══ MATERIALE FORNITO
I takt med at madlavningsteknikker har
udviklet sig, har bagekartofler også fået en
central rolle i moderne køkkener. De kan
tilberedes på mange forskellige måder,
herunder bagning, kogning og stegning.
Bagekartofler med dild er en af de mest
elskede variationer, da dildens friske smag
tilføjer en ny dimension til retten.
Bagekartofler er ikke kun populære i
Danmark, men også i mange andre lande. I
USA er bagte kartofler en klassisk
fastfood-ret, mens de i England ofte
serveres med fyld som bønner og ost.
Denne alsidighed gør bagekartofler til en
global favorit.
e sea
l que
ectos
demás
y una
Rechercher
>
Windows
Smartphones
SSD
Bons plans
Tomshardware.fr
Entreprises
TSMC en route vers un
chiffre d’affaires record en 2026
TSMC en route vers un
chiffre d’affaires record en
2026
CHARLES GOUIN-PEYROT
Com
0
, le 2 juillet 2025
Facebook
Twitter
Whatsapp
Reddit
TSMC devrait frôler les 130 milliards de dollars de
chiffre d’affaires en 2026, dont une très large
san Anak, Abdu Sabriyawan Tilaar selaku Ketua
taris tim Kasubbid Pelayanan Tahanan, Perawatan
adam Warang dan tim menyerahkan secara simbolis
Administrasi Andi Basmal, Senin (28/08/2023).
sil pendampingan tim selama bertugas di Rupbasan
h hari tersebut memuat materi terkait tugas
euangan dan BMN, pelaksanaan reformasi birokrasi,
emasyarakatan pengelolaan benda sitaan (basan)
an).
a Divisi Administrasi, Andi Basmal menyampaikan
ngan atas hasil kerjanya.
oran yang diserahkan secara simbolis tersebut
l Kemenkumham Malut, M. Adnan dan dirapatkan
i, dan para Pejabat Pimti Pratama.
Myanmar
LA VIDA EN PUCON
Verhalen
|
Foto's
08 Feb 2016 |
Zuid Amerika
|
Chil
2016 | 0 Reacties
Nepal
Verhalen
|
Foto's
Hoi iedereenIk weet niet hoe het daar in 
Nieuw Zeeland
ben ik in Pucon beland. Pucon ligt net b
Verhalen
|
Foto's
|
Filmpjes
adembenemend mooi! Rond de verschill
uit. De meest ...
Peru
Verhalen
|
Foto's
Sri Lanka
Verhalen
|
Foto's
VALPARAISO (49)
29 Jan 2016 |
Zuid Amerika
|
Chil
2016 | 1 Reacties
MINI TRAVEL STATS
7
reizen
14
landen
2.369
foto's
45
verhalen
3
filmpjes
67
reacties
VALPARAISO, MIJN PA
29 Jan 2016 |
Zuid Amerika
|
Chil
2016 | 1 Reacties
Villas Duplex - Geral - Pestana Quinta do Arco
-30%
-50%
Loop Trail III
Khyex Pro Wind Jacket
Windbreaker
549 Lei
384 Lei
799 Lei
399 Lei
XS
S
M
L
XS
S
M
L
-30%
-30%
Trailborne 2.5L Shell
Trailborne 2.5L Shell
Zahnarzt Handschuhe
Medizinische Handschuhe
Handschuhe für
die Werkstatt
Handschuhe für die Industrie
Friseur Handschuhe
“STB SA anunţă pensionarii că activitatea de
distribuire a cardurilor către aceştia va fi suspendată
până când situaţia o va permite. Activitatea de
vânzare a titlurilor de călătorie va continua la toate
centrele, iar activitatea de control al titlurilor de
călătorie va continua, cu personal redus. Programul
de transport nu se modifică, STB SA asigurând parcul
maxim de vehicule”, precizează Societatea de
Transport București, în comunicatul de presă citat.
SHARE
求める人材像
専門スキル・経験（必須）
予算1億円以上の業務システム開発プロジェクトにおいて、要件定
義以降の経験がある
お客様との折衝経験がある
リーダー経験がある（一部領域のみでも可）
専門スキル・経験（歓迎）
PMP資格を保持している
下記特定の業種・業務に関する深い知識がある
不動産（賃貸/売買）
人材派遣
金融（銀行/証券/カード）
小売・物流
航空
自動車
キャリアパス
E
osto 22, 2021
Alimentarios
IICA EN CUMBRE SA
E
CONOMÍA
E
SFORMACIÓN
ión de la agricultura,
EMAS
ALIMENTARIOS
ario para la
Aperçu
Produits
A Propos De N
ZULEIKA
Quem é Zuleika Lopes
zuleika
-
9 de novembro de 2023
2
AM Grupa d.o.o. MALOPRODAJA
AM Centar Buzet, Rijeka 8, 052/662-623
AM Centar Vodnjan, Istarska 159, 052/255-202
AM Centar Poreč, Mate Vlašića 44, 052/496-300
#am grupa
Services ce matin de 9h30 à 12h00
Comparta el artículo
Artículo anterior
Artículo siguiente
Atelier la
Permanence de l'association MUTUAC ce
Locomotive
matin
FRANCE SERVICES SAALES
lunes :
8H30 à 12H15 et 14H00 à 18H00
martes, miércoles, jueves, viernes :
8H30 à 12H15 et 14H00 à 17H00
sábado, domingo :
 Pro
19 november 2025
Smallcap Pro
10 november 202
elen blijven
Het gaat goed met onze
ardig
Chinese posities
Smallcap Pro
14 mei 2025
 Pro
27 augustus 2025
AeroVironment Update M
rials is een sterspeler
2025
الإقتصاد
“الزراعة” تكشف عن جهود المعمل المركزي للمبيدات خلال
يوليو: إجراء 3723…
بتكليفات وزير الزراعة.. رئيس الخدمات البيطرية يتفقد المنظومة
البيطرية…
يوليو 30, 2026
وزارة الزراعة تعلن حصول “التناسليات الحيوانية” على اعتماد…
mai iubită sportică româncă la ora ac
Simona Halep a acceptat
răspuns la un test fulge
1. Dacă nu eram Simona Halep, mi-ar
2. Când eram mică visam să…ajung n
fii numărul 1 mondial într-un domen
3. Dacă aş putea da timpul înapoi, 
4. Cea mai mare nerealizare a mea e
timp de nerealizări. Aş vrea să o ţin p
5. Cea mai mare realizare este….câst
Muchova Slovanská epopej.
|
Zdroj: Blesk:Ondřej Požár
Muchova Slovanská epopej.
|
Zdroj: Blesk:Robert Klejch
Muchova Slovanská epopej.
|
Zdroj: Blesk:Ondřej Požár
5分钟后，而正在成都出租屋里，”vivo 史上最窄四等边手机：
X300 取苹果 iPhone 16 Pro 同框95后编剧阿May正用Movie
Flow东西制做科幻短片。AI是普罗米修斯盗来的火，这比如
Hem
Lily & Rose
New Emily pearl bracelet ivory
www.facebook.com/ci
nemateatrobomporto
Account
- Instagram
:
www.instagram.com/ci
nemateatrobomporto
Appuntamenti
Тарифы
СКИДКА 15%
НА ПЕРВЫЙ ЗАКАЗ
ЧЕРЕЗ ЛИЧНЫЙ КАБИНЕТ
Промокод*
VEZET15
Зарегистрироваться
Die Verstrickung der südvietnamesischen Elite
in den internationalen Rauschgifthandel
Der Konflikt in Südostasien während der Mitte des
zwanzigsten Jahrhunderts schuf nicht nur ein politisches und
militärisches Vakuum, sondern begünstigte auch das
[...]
════
• [DESCRIZIONE DEL COMPITO]: Restituisci senza alcuna modifica le righe del materiale a partire dalla prima fino a quella contenente "tilføjer en ny dimension til retten.", comprese entrambe.

• [SOLUZIONE DELL'ESERCIZIO]:
I takt med at madlavningsteknikker har
udviklet sig, har bagekartofler også fået en
central rolle i moderne køkkener. De kan
tilberedes på mange forskellige måder,
herunder bagning, kogning og stegning.
Bagekartofler med dild er en af de mest
elskede variationer, da dildens friske smag
tilføjer en ny dimension til retten.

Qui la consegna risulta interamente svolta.